"Dlaczego nie jestem ateistą" - We-Dwoje.pl recenzuje

„Jestem ateistą” - to stwierdzenie, które coraz częściej można usłyszeć w swobodnych rozmowach w gronie znajomych. Jeśli pada ono w towarzystwie osób, z których choć jedna uważa się za wierzącą, zwykle zaraz po nim pojawia się rzucone w krępującą ciszę pytanie: „Dlaczego?”. Zwykle w ten sposób zaczyna się dyskusja na jeden z najważniejszych tematów w egzystencji każdego człowieka. Swój głos w tej dyskusji zabrał również Marek Lipski, który w interesujący sposób argumentuje, dlaczego ateistą nie jest.
Marta Kosakowska / 04.04.2011 07:07

„Jestem ateistą” - to stwierdzenie, które coraz częściej można usłyszeć w swobodnych rozmowach w gronie znajomych. Jeśli pada ono w towarzystwie osób, z których choć jedna uważa się za wierzącą, zwykle zaraz po nim pojawia się rzucone w krępującą ciszę pytanie: „Dlaczego?”. Zwykle w ten sposób zaczyna się dyskusja na jeden z najważniejszych tematów w egzystencji każdego człowieka. Swój głos w tej dyskusji zabrał również Marek Lipski, który w interesujący sposób argumentuje, dlaczego ateistą nie jest.

W Polsce zdecydowana większość obywateli deklaruje przynależność do wspólnoty wiary. Jednak nawet zakorzeniona w naszej kulturze i mentalności wiara w Boga, coraz częściej ustępuje miejsca stawiającej coraz śmielsze kroki w głąb świadomości, szczególnie młodych Polaków, laicyzacji. Pytanie dlaczego tak się dzieje należy pozostawić socjologom, psychologom i teologom. Ten delikatny i nurtujący wielu naukowców temat, podejmuje szkoleniowiec specjalizujący się w technikach sprzedaży, w publikacji „Dlaczego nie jestem ateistą”, Marek Lipski. Warto bliżej przyjrzeć się, wynikającemu już z samego tytułu, nieco przewrotnemu podejściu autora, do analizowanego problemu.

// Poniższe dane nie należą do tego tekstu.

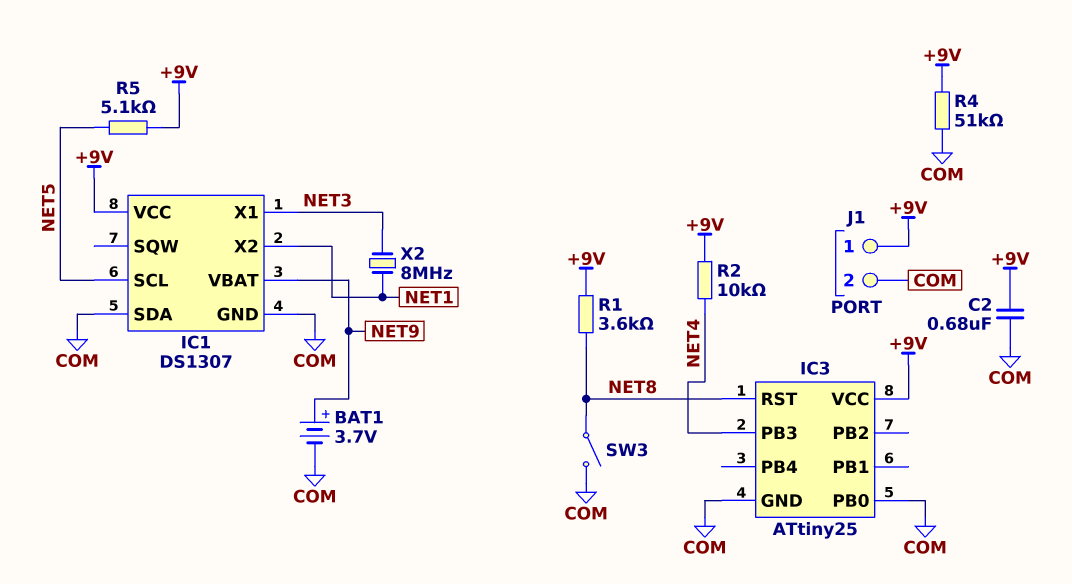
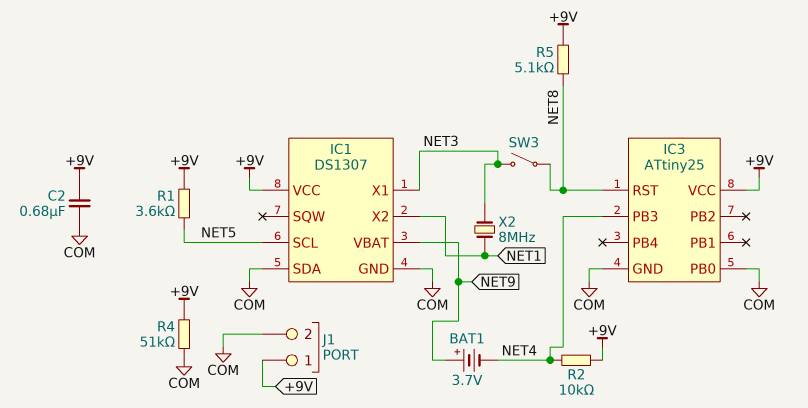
BAT1: 3.7V (plus NET9, minus COM) -> 3.7V (plus NET9, minus NET4)
R1: 3.6k (+9V, NET8) -> 3.6k (+9V, NET5)
R5: 5.1k (+9V, NET5) -> 5.1k (+9V, NET8)
SW3: switch (COM, NET8) -> switch (NET3, NET8)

Marek Lipski podejmuje ten problem z kilku interesujących perspektyw. Zatem obawy, o nasuwający się sam przez się, ton moralizującego kaznodziei, można spokojnie porzucić. Lipski patrzy na tematykę wyboru wiary bądź niewiary w Boga nie wyłącznie przez pryzmat nauki Kościoła. Po trosze naukowo, po trosze przewrotnie stara się udowodnić, że powodów „za” jest więcej, niż wielu się początkowo wydaje. Sięga po terminy psychologii społecznej oraz teorię technik sprzedaży. Jego dystans do sprawy jest na tyle duży, że kapłanów nazywa „sprzedawcami życia wiecznego”. Taka postawa i doskonała orientacja wątpliwościach i pytaniach, które sam sobie zadaje człowiek wątpiący, nie wynika z czysto teoretycznego podejścia autora do tematu, a z własnych doświadczeń autora, który niegdyś również znalazł się w światopoglądowej próżni. Cały wywód został urozmaicony o wspomnienia i niekiedy bardzo intymne przemyślenia autora, spisane w sposób prawie, że pamiętnikarski. Dla jednych z pewnością będzie to uwiarygodnienie podejmowanej tematyki, dla innych zbędnym, może zbyt ckliwym dodatkiem. Doświadczony szkoleniowiec doskonale wie, że nic tak nie potwierdza wypowiadanych podczas wykładu zagadnień, jak ich potwierdzenie w postaci prawdziwych historii i anegdot. To daje do myślenia.

Próbując zrecenzować książkę „Dlaczego nie jestem ateistą” Marka Lipskiego, szczególnie zastanawiającym wydaje się być nie tyle szkolny problem „co autor miał na myśli”, ile, komu, autor próbował swoje myśli przekazać. Wydaje się, że optymalnie z punktu widzenia Lipskiego byłoby, gdyby po książkę sięgnęli zdeklarowani ateiści, chcąc podjąć światopoglądową dyskusję. Pytanie, czy już przekonanych, można odwieść od obranego punktu widzenia, pozostawiam otwarte. Za to książka może okazać się pewnym drogowskazem dla tych, którzy znaleźli się na rozstaju dróg, chwilowo zwątpili oraz do tych zupełnie przekonanych, nastawionych „antyateistycznie”, którzy chcą jeszcze bardziej utwierdzić się w słuszności obranej przez siebie drogi.

Z punktu widzenia recenzenta, książkę „Dlaczego nie jestem ateistą” warto polecić wszystkim, być może szczególnie tym, którzy są przekonani o nieistnieniu Boga. Pytania o swoje miejsce w świecie, życie po życiu, własną tożsamość oraz rozumienie fundamentalnych pojęć, choć raz stawiał sobie w życiu każdy z nas. A skoro autor postanowił napisać, dlaczego nie jest ateistą, to może nawet mimo zupełnie przeciwnego światopoglądu, warto sięgnąć po tę lekturę, choćby dlatego, żeby podczas następnej towarzyskiej dyskusji móc śmiało podjąć temat i umieć uargumentować, dlaczego się nim jest.